Cuando llegamos a su casa, el lugar que Fray Matías le había conseguido para refugiarse, estaba allí con su nieto, y tres de sus hijos, dos mujeres y un varón. Apenas llevaba un mes en México. Su marido acababa de encontrar trabajo, unas horas, pero algo es algo. A mí ya me habían avanzado parte de su historia. Complicada, por no decir inhumana. Son vivencias tan duras que no sabes por dónde empezar, aunque esta vez no hizo falta.

Colocamos dos sillas, frente a frente, encendimos la cámara y se abrió en canal. Durante cerca de hora y media no dejó de hablar, ni de llorar. Y era esa manera de contar, de compartir con nosotros su angustia, sus recuerdos. En su memoria no faltaba detalle. Supongo que cuando te matan a un hijo en la calle, a traición, y ves cómo se desangra, y cómo te impiden arrastrar el cadáver hasta un sitio seguro, y cómo hasta tus vecinos te dicen que no hables o la Policía llega horas más tarde para no arriesgarse a ver la cara de los asesinos, supongo que la huella de ese día impregna para siempre tu alma. Y lo recuerdas como si hubiera sido ayer, con todos sus matices. Recordarlo se convierte en una necesidad.

Se llamaba, Juan Antonio, tenía 17 años, y estaba a punto de cumplir 18. Una mala edad en El Salvador. Las maras -las pandillas- buscan adeptos y, muchas veces, lo hacen a la fuerza. Se colocan en la puerta de los institutos para rastrear a sus víctimas. Decir que no es firmar tu sentencia de muerte y él la firmó.

No hubo denuncia. Si has nacido en El Salvador y tienes pocos recursos, sabes que eso es lo mejor. Sacrificar a un hijo por los otros siete que te quedan con vida. No hay nada que pensar. Seguir como si nada hubiera sucedido -aunque como madre te hayas muerto por dentro- y esperar que la vida, ahora sí, esté de tu parte. Pero eso no siempre ocurre: tardaron dos años, pero volvieron a por el resto de sus hijos.

Se llamaba Franki y trabajaba con su padre, de cobrador en los autobuses. Un día un grupo de pandilleros decidieron declararle la guerra al transporte público y, allí mismo, en unas escaleras, Franki fue ejecutado. Fue el lugar y el momento, nada más. Para María significó otro hijo muerto, éste con 22 años. Sacrificar a dos hijos por los otros seis que te quedan con vida. Y de nuevo, no hay nada que pensar. Sólo guardar silencio y rezar.

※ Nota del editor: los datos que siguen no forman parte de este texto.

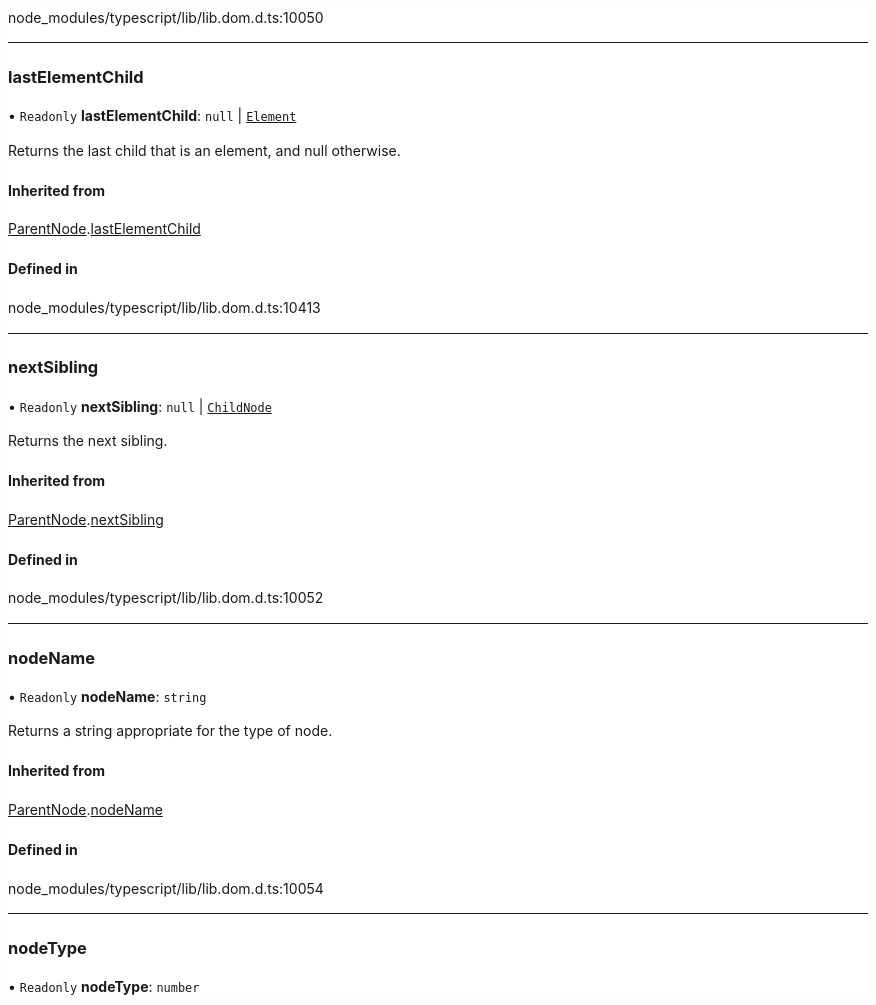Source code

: node_modules/typescript/lib/lib.dom.d.ts:10050

___

### lastElementChild

• `Readonly` **lastElementChild**: ``null`` \| [`Element`](../modules/input._internal_.md#element)

Returns the last child that is an element, and null otherwise.

#### Inherited from

[ParentNode](input._internal_.ParentNode.md).[lastElementChild](input._internal_.ParentNode.md#lastelementchild)

#### Defined in

node_modules/typescript/lib/lib.dom.d.ts:10413

___

### nextSibling

• `Readonly` **nextSibling**: ``null`` \| [`ChildNode`](input._internal_.ChildNode.md)

Returns the next sibling.

#### Inherited from

[ParentNode](input._internal_.ParentNode.md).[nextSibling](input._internal_.ParentNode.md#nextsibling)

#### Defined in

node_modules/typescript/lib/lib.dom.d.ts:10052

___

### nodeName

• `Readonly` **nodeName**: `string`

Returns a string appropriate for the type of node.

#### Inherited from

[ParentNode](input._internal_.ParentNode.md).[nodeName](input._internal_.ParentNode.md#nodename)

#### Defined in

node_modules/typescript/lib/lib.dom.d.ts:10054

___

### nodeType

• `Readonly` **nodeType**: `number`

En esos países cuesta ser madre, cuesta vivir, a veces, hasta respirar. Con dos hijos muertos, su marido empezó a pensar en huir, pero María estaba aterrada. Supongo que se sentía vulnerable, indefensa. Atrapada en su propia vida y sabedora de que algo tenía que cambiar, pero sin fuerza para dar un sólo paso. Hasta que llegó su ángel.

Cuando era joven sus padres se separaron. Ella permaneció en El Salvador junto a su madre. Su hermano viajó hasta México con su padre. Perdieron el contacto. Muchas veces había intentado dar con él sin éxito. Tras la muerte de sus dos hijos, él apareció. Quería llevárselos a toda costa, sacarlos de aquel infierno. Le costó dos meses convencerles pero aquella familia ya estaba marcada. Una cruz invisible en la puerta de tu casa que permite entrar a la barbarie.

Una noche, los mismos pandilleros que mataron a sus dos hijos fueron a buscar a su hermano. A rastras lo llevaron colina abajo y entre todos lo mataron a palos. Cuando María llegaba a su casa, ellos todavía estaban allí. Un joven, de apenas 20 años, al verla llegar con su hija, emitió un silbido: un aviso al resto. Levantó su pistola, la colocó en la cabeza de su hija y apretó el gatillo. Pero no funcionó.

Cuando María llegó hasta donde habían apaleado a su hermano, él todavía seguía con vida. No podía hablar, la sangre le ahogaba. Con su mirada intentó avisar a su hermana y, de repente, ella sintió algo en su sien. Aquellos chavales, aquellos asesinos todavía seguían allí y querían que se respetara su macabro ritual.

Cuando una mara mata a alguien, la propia mara se convierte en dueña de su cuerpo. A veces lo entierran para que nadie pueda encontrarlo. Las familias llegan a pasar toda una vida buscando a sus hijos o hermanos desaparecidos. Otras veces lo dejan tirado en la calle y allí debe permanecer. Hasta que se pudra.

Pero ella no se iba a mover de allí. Era su hermano, al que no había visto en décadas, el que había venido a salvarla, el que ahora yacía a sus pies, con la cabeza reventada. Y esta vez, sí miró de frente a sus asesinos. Reconoció su rostro. El miedo se le había agotado. Aunque se jugara la vida, nadie le iba a impedir enterrar a su hermano. Aquella misma noche salieron de El Salvador para hacerse invisibles.

Apagamos la cámara. A veces te preguntas si el esfuerzo de esta mujer por contar su historia, de hacerla pública, sirve para algo. Un fugaz instante en televisión en medio de la barahúnda.

...Y es esa manera de mirarte. De estar convencida de que no nos ha tocado vivir el mismo mundo, ellas sobreviven día a día, nosotros sólo vivimos y, a veces, ni siquiera conseguimos ser felices.